Ja, das war Lenchen Krause, das mutterlose Lenchen von vor drei Jahren! Noch fast ebenso klein, ebenso hübsch mit dem zarten Gesichtchen und den großen ängstlichen Augen. Marie-Luises Hand schob sich unter das zarte Kinn: »Kennst du mich noch?«
Ein Lächeln huschte über das verweinte Gesicht, aber es verschwand gleich wieder. Das Kind nickte: »Fräulein Büchner«, und machte einen Knicks.
»Ach, Lenchen, bei wem bist du denn? Wohnst du noch immer hier?«
Das Kind hatte stumm genickt. »Vater kommt gleich«, sagte es jetzt und spähte auf die Straße.
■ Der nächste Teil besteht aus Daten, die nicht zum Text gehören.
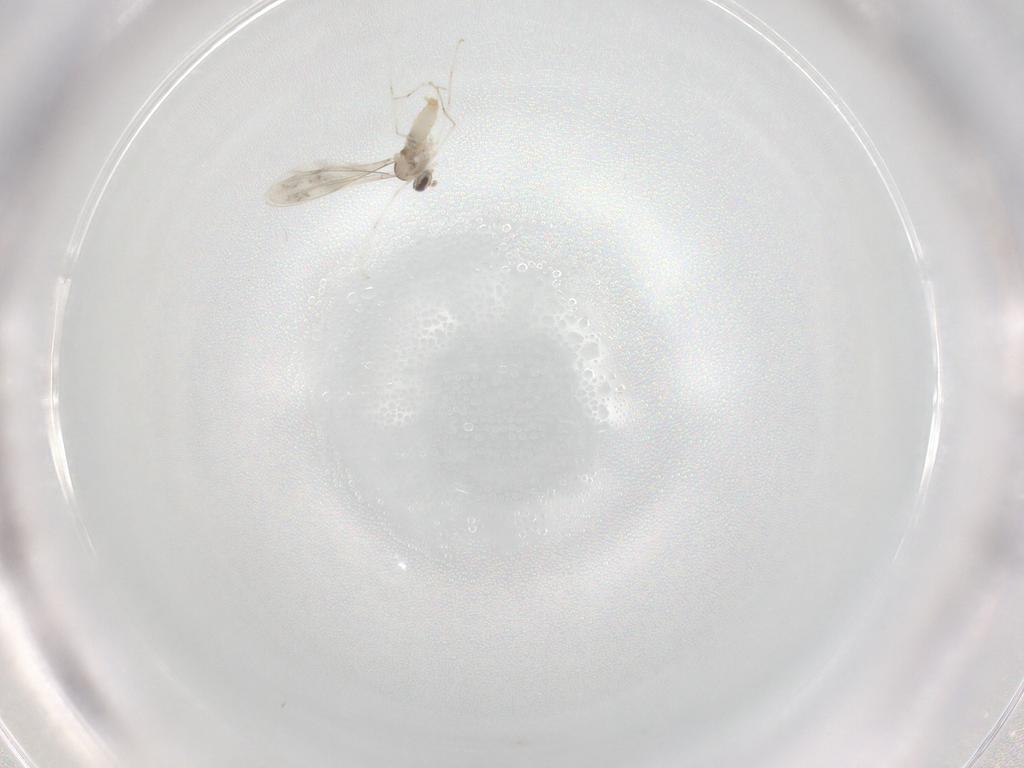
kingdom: Animalia
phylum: Arthropoda
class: Insecta
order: Diptera
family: Cecidomyiidae
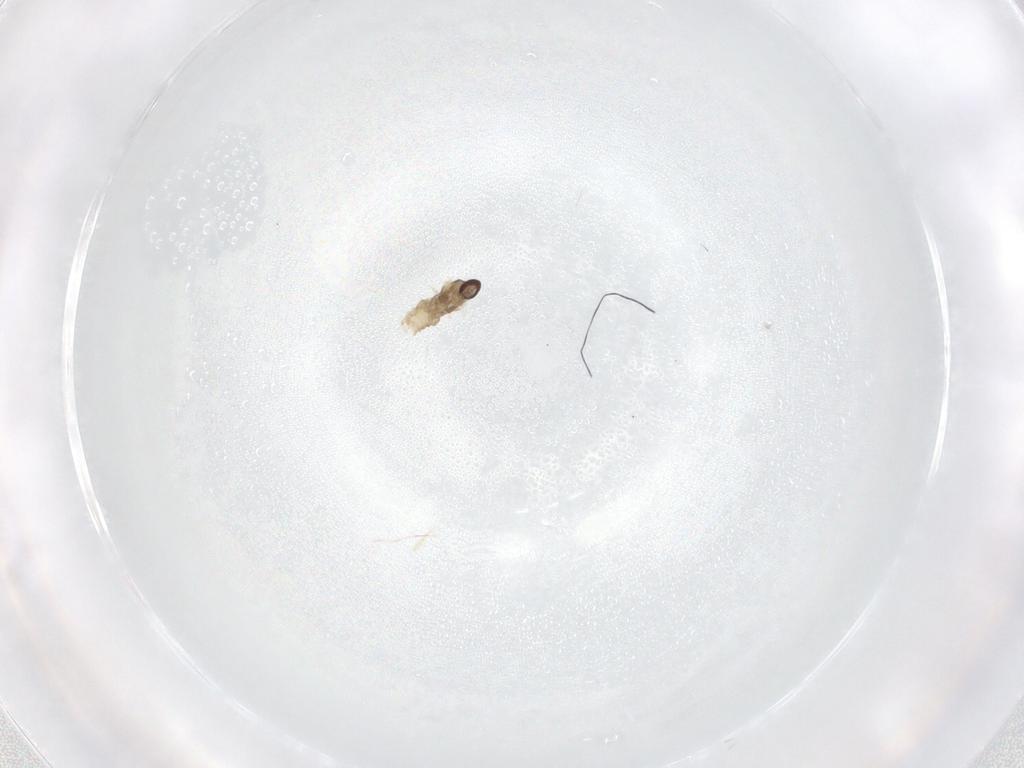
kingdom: Animalia
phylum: Arthropoda
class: Insecta
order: Diptera
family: Cecidomyiidae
»Warum kommst du denn nicht mehr zu mir in die Schule? Da war's doch so schön, nicht wahr, Lenchen?« Wieder das stumme Nicken und gleich darauf ein scheues, erschrockenes Sich-von-ihr-Zurückziehen. Marie-Luise sah einen Mann, groß, breitschultrig, der auf Lenchen die Hand legte, und erkannte Herrn Krause.
Er hatte sie auch gleich erkannt. »Was wollen Sie denn schon wieder hier?«
Ein Schrecken durchfuhr sie. Genau so wie damals im Konferenzzimmer, trat er jetzt unterm dunklen Torbogen nahe an sie heran, seine Augen drohten und verschlangen sie doch zugleich gierig.
»Lassen Sie mich los! Was wollen Sie denn von mir?!« Er hatte nach ihrem Arm gegriffen, sie aber riß sich los und stürzte fort. Kam er hinter ihr her? Kam er und packte sie wieder an? Ja, er kam, er kam! Sie hörte seine Schritte, andere Tritte verschlangen die nicht, sie hörte die seinen aus allen heraus.
Und sie lief, was sie konnte. Lief an Menschen vorbei, die sich nicht an sie kehrten, rannte sich Herzklopfen, rannte sich atemlos. Oh, seine Schritte! Oh, immer noch seine Schritte! Kein Schutzmann. Ihr Blick flog suchend umher: immer noch keiner! Aber da die Elektrische – endlich! Haltestelle! Sie sprang auf, wartete erst gar nicht das völlige Halten ab, fiel förmlich hinein in den Wagen.
O Gott, da war er ja noch! Er stand an der Haltestelle, hellbeleuchtet, die Mütze ganz hinten ins Genick geschoben, mit einem widerwärtigen Lachen in seinem Gesicht. Seine Augen suchten, entdeckten sie, bohrten sich in die ihren, seine stechenden, saugenden, unverschämten Blicke hielten die ihren fest. Und jetzt, was tat er jetzt? Er hob seine Hand – drohte er ihr?